O autocontrolo das emissões poluentes

Muito mais grave do que o surto de legionella é o que se passa com a co-incineração de resíduos perigosos.

Desde há 10 anos que venho combatendo o sistema de autocontrolo das emissões poluentes para a atmosfera sujeitas a valor-limite de emissão, consagrado pelo n.º 1 do artigo 18.º do Decreto-Lei n.º 78/2004 de 3.04, com o argumento de que não faz sentido passar para o operador uma tarefa que deve caber ao Estado.

O recente surto de legionella, com as dramáticas consequências por todos conhecidas, é elucidativo dos graves danos que podem resultar para a saúde pública e para o meio ambiente do facto de o legislador ter transferido do Estado para os operadores a responsabilidade do controlo das emissões poluentes.

O supra-referido sistema de autocontrolo faz a apologia do juiz em causa própria, ao colocar nas mãos dos operadores o seu próprio controlo. Que credibilidade pode merecer um sistema que funciona nestes termos?

Acresce que o artigo 25.º do supra-referido decreto-lei prevê a possibilidade de os valores-limite de emissão poderem ser excedidos durante 170 horas/ano “por fonte pontual”!!! Ora isto limita extraordinariamente a possibilidade de aplicação de coimas ou até a acusação pela prática de ilícitos criminais ambientais, como é óbvio, bastando, para tanto, que o infractor invoque que os valores-limite de emissão foram excedidos dentro do limite das 170 horas/ano em que a lei permite que tais valores possam ser ultrapassados.

Como se tal não bastasse, a Agência Portuguesa do Ambiente publicou em Dezembro de 2008 as directrizes Monitorização das Emissões para a Atmosfera em que se pode ler, no ponto 3.1, que “o operador definirá o regime de monitorização aplicável, por poluente”. Está tudo dito.

Muito mais grave, porém, do que o que está acontecer com o surto de legionella é o que se passa com a co-incineração de resíduos perigosos, devido à produção de poluentes orgânicos persistentes que se formam durante o processo de combustão e que são lançados para a atmosfera, entre os quais se incluem as dioxinas e os furanos, que são substâncias altamente cancerígenas, cujos efeitos subsistem durante mais de 30 anos.

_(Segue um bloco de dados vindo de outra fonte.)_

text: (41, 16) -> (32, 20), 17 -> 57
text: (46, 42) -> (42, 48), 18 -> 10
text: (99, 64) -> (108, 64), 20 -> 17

Enquanto é relativamente fácil detectar a fonte de um surto de legionella, é difícil provar que determinada morte por cancro se deve ao efeito devastador das dioxinas produzidas durante a queima de resíduos perigosos com cloro, razão pela qual a única solução possível à escala mundial é, pura e simplesmente, proibir a prática da co-incineração de resíduos perigosos, adoptando métodos de tratamento térmico de tais resíduos que não sejam nocivos para a saúde pública e para o meio ambiente, como é o caso da pirólise.

Seguindo o método da pirólise ou plasma pirolítico, os resíduos perigosos, que têm de ser sujeitos a tratamento térmico, são queimados a altas temperaturas sem que haja libertação de gases para a atmosfera.

Por que é que um tal método não é adoptado e se persiste em alguns países na co-incineração dos resíduos perigosos? Porque a co-incineração de tais resíduos é um negócio gigantesco, em que quem o pratica ganha não apenas pelo combustível que poupa, mas também pelo que recebe do produtor de tais resíduos, à custa da saúde dos seres humanos, dos animais e da degradação da flora.

Como os Estados não contabilizam o prejuízo que sofrem com a morte dos cidadãos afectados, com as avultadas quantias que têm de despender no tratamento das múltiplas doenças causadas pela co-incineração dos resíduos perigosos e com os gravíssimos danos ambientais, vão impune e irresponsavelmente pactuando com uma forma de agressão brutal que atinge de forma sub-reptícia não apenas as gerações actuais, mas também as vindouras, com maior incidência sobre as crianças, dado o efeito disruptor que provoca nas suas células.

O sistema de autocontrolo valida a falta de inspecções periódicas nos países em que a negligência das entidades públicas e privadas só muito raramente é sancionada.